During the presentation of the loading arm incident, we discovered that several of the long-term measures had not been implemented and completed. During interviews and review of documentation, we also learned that there was deficient documentation of competence and training of operators. We observed that signage in the control cabinet was poorly fastened (the glue does not hold) and that there were several signs in the cabinet that had already come loose and been set aside. Placement, securing and tagging of the pin preventing unintended emergency disconnection does not seem appropriate.

Improvement item related to safety-critical elements (barriers)

Ignition source control
There seems to be an inadequate system for follow-up and inspection of barriers to prevent ignition.

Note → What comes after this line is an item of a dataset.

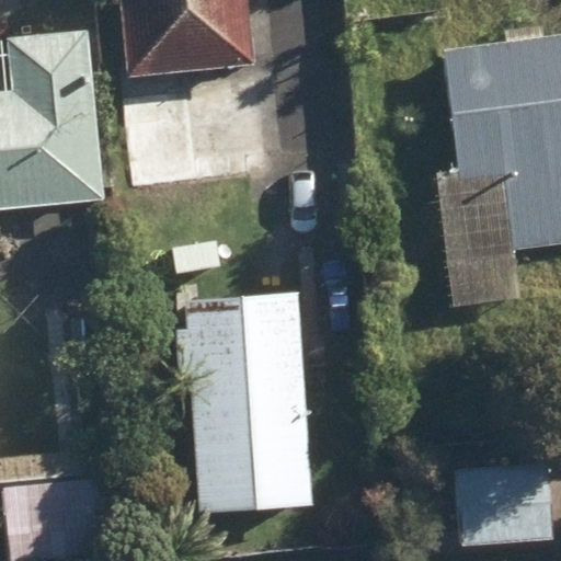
[(119,0),(126,77),(253,66),(248,0),(119,0)]
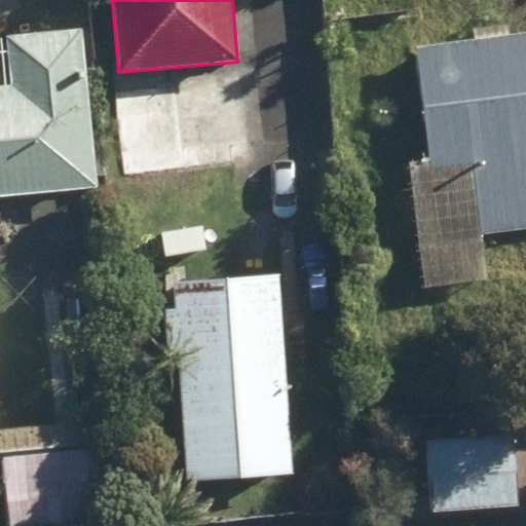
[(0,195),(98,187),(83,34),(9,40),(15,91),(0,92),(0,195)]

During interviews and inspections we discovered that responsibility and inspection of barriers to prevent ignition were dispersed among different organisational units and personnel. Those responsible for securing electric ignition sources had limited familiarity with how mechanical sources of ignition were secured and there was not a clear description of who should have a complete overview and overall responsibility.

It was suggested that TNE had an important responsibility without this being clearly described and very few personnel present at Sture were organisationally attached to TNE. Uncertainties were expressed concerning the boiler, which were substantiated with the fact that the boiler could be difficult to fire up, and also the number of safety systems and familiarity with these. Concern was expressed regarding possible hidden faults that could also lead to the boiler constituting a possible ignition source. Vehicle transport was also pointed out as an area needing improvement.

During interviews and review of documentation, we learned there was limited familiarity with internal company performance requirements (performance standards) for key safety barriers.